Open bhpayne opened 4 years ago
Aaron Meurer provided the following explanation in https://groups.google.com/g/sympy/c/yQ1KAaz7Gus/m/yfN-LaW1BQAJ
You'd want to replace instances of a and b in the expression with b/a, replace that with a single variable like x, then do a series expansion and remove higher order x terms. There isn't anything in SymPy that automates this in one step but you can get a lot of it automatically with subs() and series(). The hard part is that in some of the examples you may have to perform this on subexpressions rather than the whole expression.

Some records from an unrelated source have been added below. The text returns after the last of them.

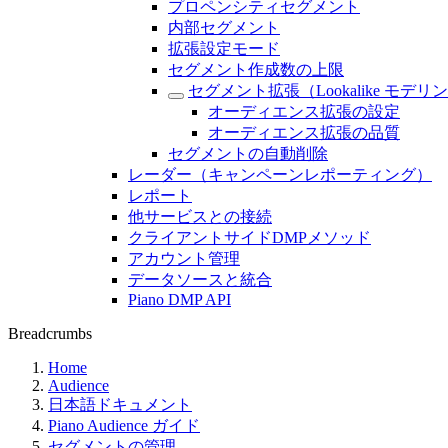
プロペンシティセグメント
内部セグメント
拡張設定モード
セグメント作成数の上限
セグメント拡張（Lookalike モデリ
オーディエンス拡張の設定
オーディエンス拡張の品質
セグメントの自動削除
レーダー（キャンペーンレポーティング）
レポート
他サービスとの接続
クライアントサイドDMPメソッド
アカウント管理
データソースと統合
Piano DMP API
Breadcrumbs
Home
Audience
日本語ドキュメント
Piano Audience ガイド
セグメントの管理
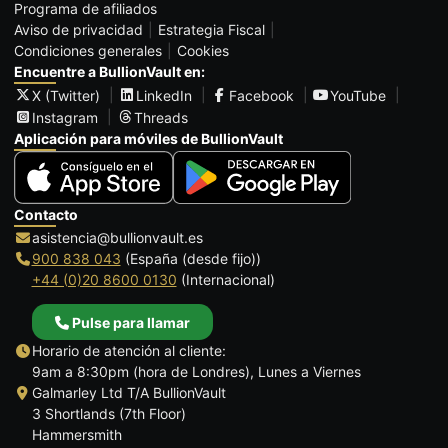
Programa de afiliados
Aviso de privacidad
Estrategia Fiscal
Condiciones generales
Cookies
Encuentre a BullionVault en:
X (Twitter)
LinkedIn
Facebook
YouTube
Instagram
Threads
Aplicación para móviles de BullionVault
Contacto
asistencia@bullionvault.es
900 838 043
(España (desde fijo))
+44 (0)20 8600 0130
(Internacional)
Pulse para llamar
Horario de atención al cliente:
9am a 8:30pm (hora de Londres), Lunes a Viernes
Galmarley Ltd T/A BullionVault
3 Shortlands (7th Floor)
Hammersmith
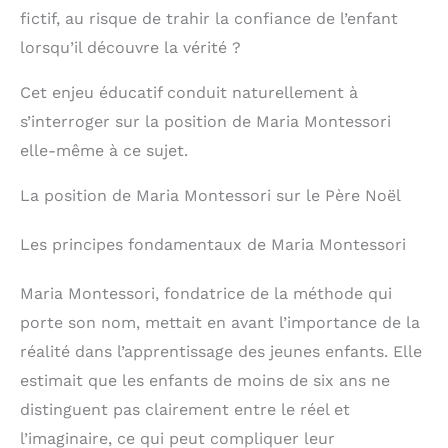
fictif, au risque de trahir la confiance de l’enfant
lorsqu’il découvre la vérité ?
Cet enjeu éducatif conduit naturellement à
s’interroger sur la position de Maria Montessori
elle-même à ce sujet.
La position de Maria Montessori sur le Père Noël
Les principes fondamentaux de Maria Montessori
Maria Montessori, fondatrice de la méthode qui
porte son nom, mettait en avant l’importance de la
réalité dans l’apprentissage des jeunes enfants. Elle
estimait que les enfants de moins de six ans ne
distinguent pas clairement entre le réel et
l’imaginaire, ce qui peut compliquer leur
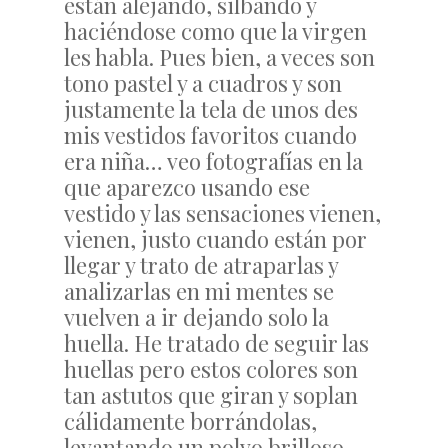
están alejando, silbando y
haciéndose como que la virgen
les habla. Pues bien, a veces son
tono pastel y a cuadros y son
justamente la tela de unos des
mis vestidos favoritos cuando
era niña… veo fotografías en la
que aparezco usando ese
vestido y las sensaciones vienen,
vienen, justo cuando están por
llegar y trato de atraparlas y
analizarlas en mi mentes se
vuelven a ir dejando solo la
huella. He tratado de seguir las
huellas pero estos colores son
tan astutos que giran y soplan
cálidamente borrándolas,
levantando un polvo brilloso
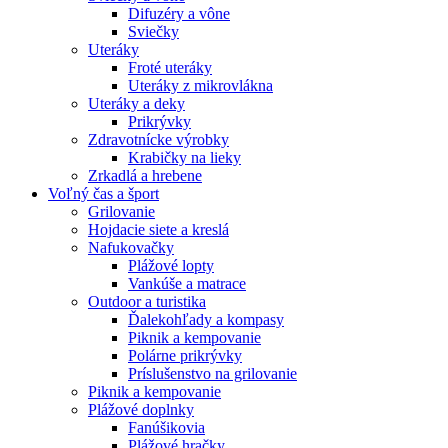
Difuzéry a vône
Sviečky
Uteráky
Froté uteráky
Uteráky z mikrovlákna
Uteráky a deky
Prikrývky
Zdravotnícke výrobky
Krabičky na lieky
Zrkadlá a hrebene
Voľný čas a šport
Grilovanie
Hojdacie siete a kreslá
Nafukovačky
Plážové lopty
Vankúše a matrace
Outdoor a turistika
Ďalekohľady a kompasy
Piknik a kempovanie
Polárne prikrývky
Príslušenstvo na grilovanie
Piknik a kempovanie
Plážové doplnky
Fanúšikovia
Plážové hračky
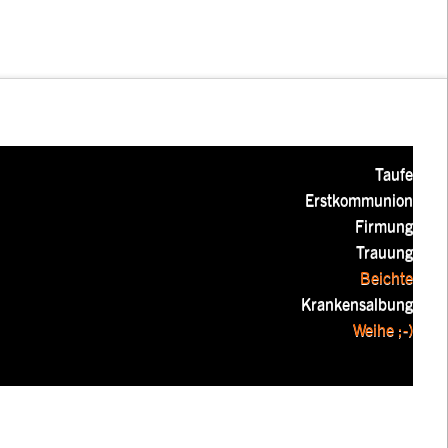
Taufe
Erstkommunion
Firmung
Trauung
Beichte
Krankensalbung
Weihe ;-)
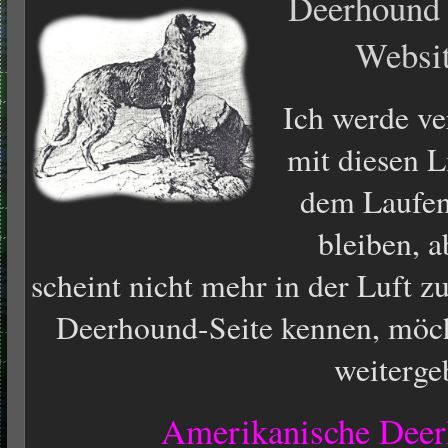
Deerhound
Websi
Ich werde ve
mit diesen L
dem Laufen
bleiben, a
scheint nicht mehr in der Luft z
Deerhound-Seite kennen, möch
weiterge
Amerikanische Deer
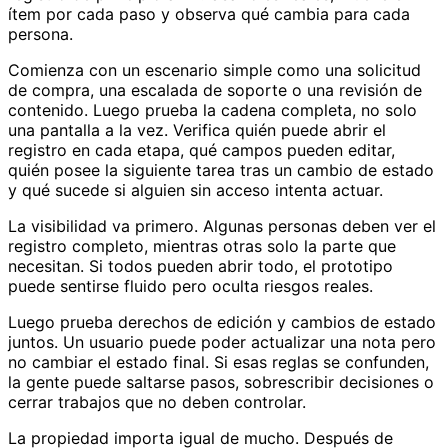
ítem por cada paso y observa qué cambia para cada
persona.
Comienza con un escenario simple como una solicitud
de compra, una escalada de soporte o una revisión de
contenido. Luego prueba la cadena completa, no solo
una pantalla a la vez. Verifica quién puede abrir el
registro en cada etapa, qué campos pueden editar,
quién posee la siguiente tarea tras un cambio de estado
y qué sucede si alguien sin acceso intenta actuar.
La visibilidad va primero. Algunas personas deben ver el
registro completo, mientras otras solo la parte que
necesitan. Si todos pueden abrir todo, el prototipo
puede sentirse fluido pero oculta riesgos reales.
Luego prueba derechos de edición y cambios de estado
juntos. Un usuario puede poder actualizar una nota pero
no cambiar el estado final. Si esas reglas se confunden,
la gente puede saltarse pasos, sobrescribir decisiones o
cerrar trabajos que no deben controlar.
La propiedad importa igual de mucho. Después de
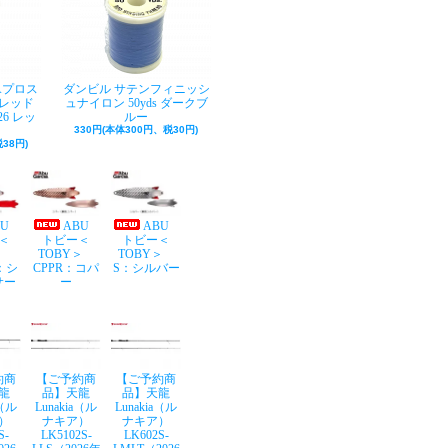
Aプロス
ダンビル サテンフィニッシ
レッド
ュナイロン 50yds ダークブ
26 レッ
ルー
330円(本体300円、税30円)
38円)
BU
ABU
ABU
＜
トビー＜
トビー＜
Y＞
TOBY＞
TOBY＞
：シ
CPPR：コパ
S：シルバー
サー
ー
約商
【ご予約商
【ご予約商
龍
品】天龍
品】天龍
a（ル
Lunakia（ル
Lunakia（ル
）
ナキア）
ナキア）
S-
LK5102S-
LK602S-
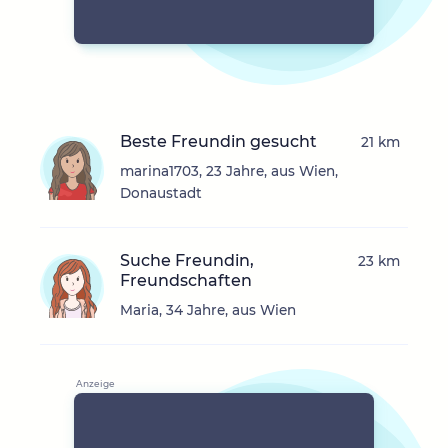
Beste Freundin gesucht
21 km
marina1703, 23 Jahre, aus Wien,
Donaustadt
Suche Freundin,
23 km
Freundschaften
Maria, 34 Jahre, aus Wien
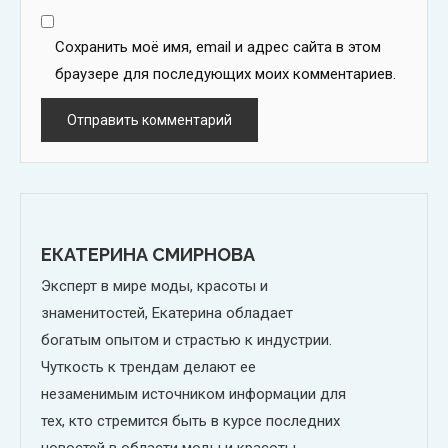
Сохранить моё имя, email и адрес сайта в этом
браузере для последующих моих комментариев.
ЕКАТЕРИНА СМИРНОВА
Эксперт в мире моды, красоты и
знаменитостей, Екатерина обладает
богатым опытом и страстью к индустрии.
Чуткость к трендам делают ее
незаменимым источником информации для
тех, кто стремится быть в курсе последних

For example, one of the examples you linked to is
1/(b*(b + a)) = 1/(b*a) if a >> b.
>>> expr = 1/(b*(a + b))
>>> # Set x = b/a
>>> expr.subs(a, b/x).cancel()
x/(b**2*x + b**2)
>>> # Expand as a series up to O(x**2)
>>> expr.subs(a, b/x).cancel().series(x, n=2)
x/b**2 + O(x**2)
>>> # Remove the O() term and substitute back
>>> expr.subs(a, b/x).cancel().series(x, n=2).removeO().subs(x, b/a)
1/(a*b)
For example, "a + b = c" is replaced by "a = c" under the condition "b << a".
I like the explanation of ">>" provided in this StackOverflow answer, so there is some deeper meaning to the notation.